Friday, 10 May 2013

Judge Dredd: 'The Face-Change Crimes'

NAME
Judge Dredd: 'The Face-Change Crimes'

FIRST PUBLISHED
2000 A.D. Prog 52

DATELINE
18 Feb 78

PAGE COUNT
7

REPRINTS
Judge Death: Judge Dredd featuring Judge Death, Judge Dredd 2, Judge Dredd Chronicles Book 1, Judge Death: Classic Judge Dredd, Judge Dredd: Future Crime, Judge Death Dredd vs. Death, The Complete Judge Dredd 5 and Judge Dredd The Complete Case Files 01.

SYNOPSIS
Dredd goes in search of some unlikely bank robbers.

FIRSTS & LASTS
First appearance of twentieth century 'celebrity' figures.

INFORMATION
The First Lunar Bank is based in downtown Luna-City.

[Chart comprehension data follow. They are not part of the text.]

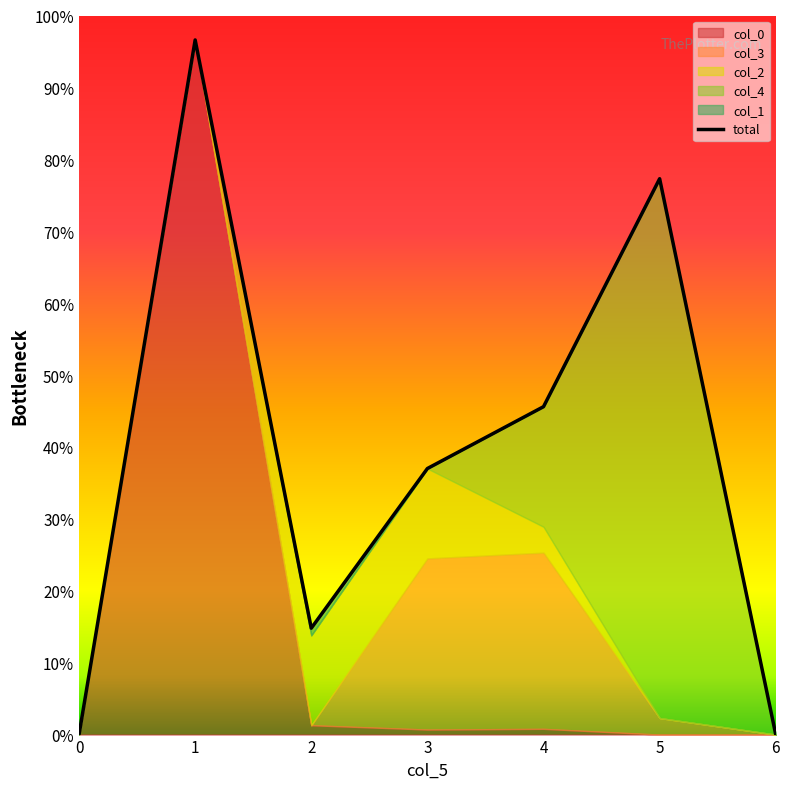

How many categories are shown in the chart?

7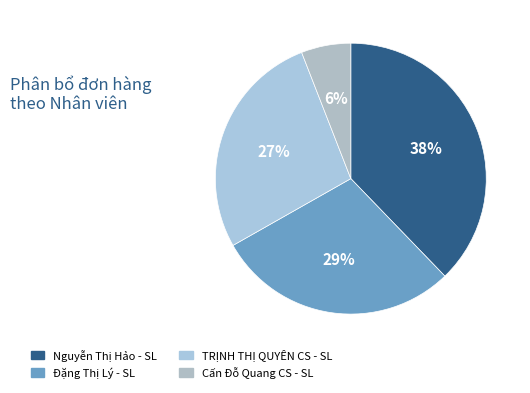

What is the largest slice in the pie chart?

Nguyễn Thị Hảo - SL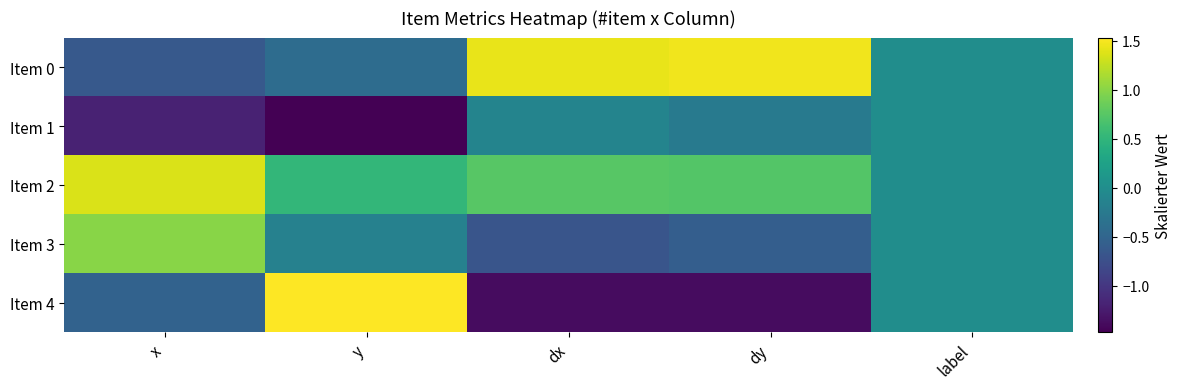

What is the greatest value displayed?

1.5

Justice Central has its own face-changing machine. Some criminals can serve forty years on a dome repair gang.

JUDGE-MARSHAL DREDD
He suspects the Tooley brothers of using a face-changing machine to commit bank robberies so he alters his own features to appear like those of their lawyer, Manny Bloom, and records their conversations as evidence.

OTHER CHARACTERS
ALBERT, BRAD AND LAPSLEY TOOLEY
They bought a face-changing machine and altered their appearance to commit bank robberies. They first wore the faces of Charlie Chaplin, Stan Laurel and Oliver Hardy before changing again to those of Groucho Marx, Harpo Marx and Chico Marx respectively. When Dredd discovered they bought the machine he had them interrogated, but their lawyer, Manny Bloom, successfully got them released. Dredd replaces Bloom using a face-change machine and accompanies the Tooley brothers back to their apartment and arrests them.

MANNY BLOOM
A lawyer on Luna-1. He represents the Tooley brothers. Dredd impersonates him usng a face-change machine.

ARRESTS
Three. Dredd arrests the Tooley brothers.

DEATHS
None.

BEST LINES
Dredd: "The face is Manny's - but the fist is Dredd's."


WORST LINES
Al Tooley: "Thanks, Manny. If you hadn't got here they'd have tried to do us."

CATCHPHRASES
"That's another fine mess you've got us into" was Oliver Hardy's catchphrase.

CONTINUITY & CROSSOVERS
Face-changing machines were previously seen in Judge Dredd: 'The New You'.

INFLUENCES & REFERENCES
Stan Laurel (1890-1965) and Oliver Hardy (1892-1957) formed a double act and made over a hundred films films together. Charlie Chaplin (1889-1977) is famed for his little tramp character in silent films such as The Kid (1921), The Gold Rush (1925), Modern Times (1936) and The Great Dictator (1940). The Keystone Cops were incompetant policeman that appeared in several films between 1912 and 1917. Groucho Marx (1890-1977), Harpo Marx (1888-1964), Chico Marx (1887-1961) were unsurprisingly three of the Marx Brothers and their films include Monkey Business (1931), Horse Feathers (1932), Duck Soup (1933), A Day At The Races (1937), The Big Store (1941) and mentioned in dialogue here A Night At The Opera (1935). In addition, Groucho presented a game show called You Bet Your Life. Although not explicitly a changed face, the Tooley's brothers lawyer, Manny Bloom, bears an uncanny resemblance to Rondo Hatton (1894-1946), who is also name-checked in the face-change parlour sales book. Hatton's distinctive features earned him roles in The Pearl Of Death (1944), Spider Woman Strikes Back (1946), House Of Horrors (1946) and The Brute Man (1946) among others.


MISTAKES
None.

RETROSPECT
Dredd doesn't choose to keep his new facial features.

NOTES
None.

CREDITS
Script: John Howard
Artist: Brian Bolland
Letters: Tom Frame

REVIEW
This is a brilliant concept, but it would have been undermined by poor likenesses. Thankfully the likenesses in Brian Bolland's artwork are extraordinary. The opening double page and the panel of the Marx brothers in a stolen ambulance are fantastic. Dredd's solution is great and somehow comes as a complete surprise.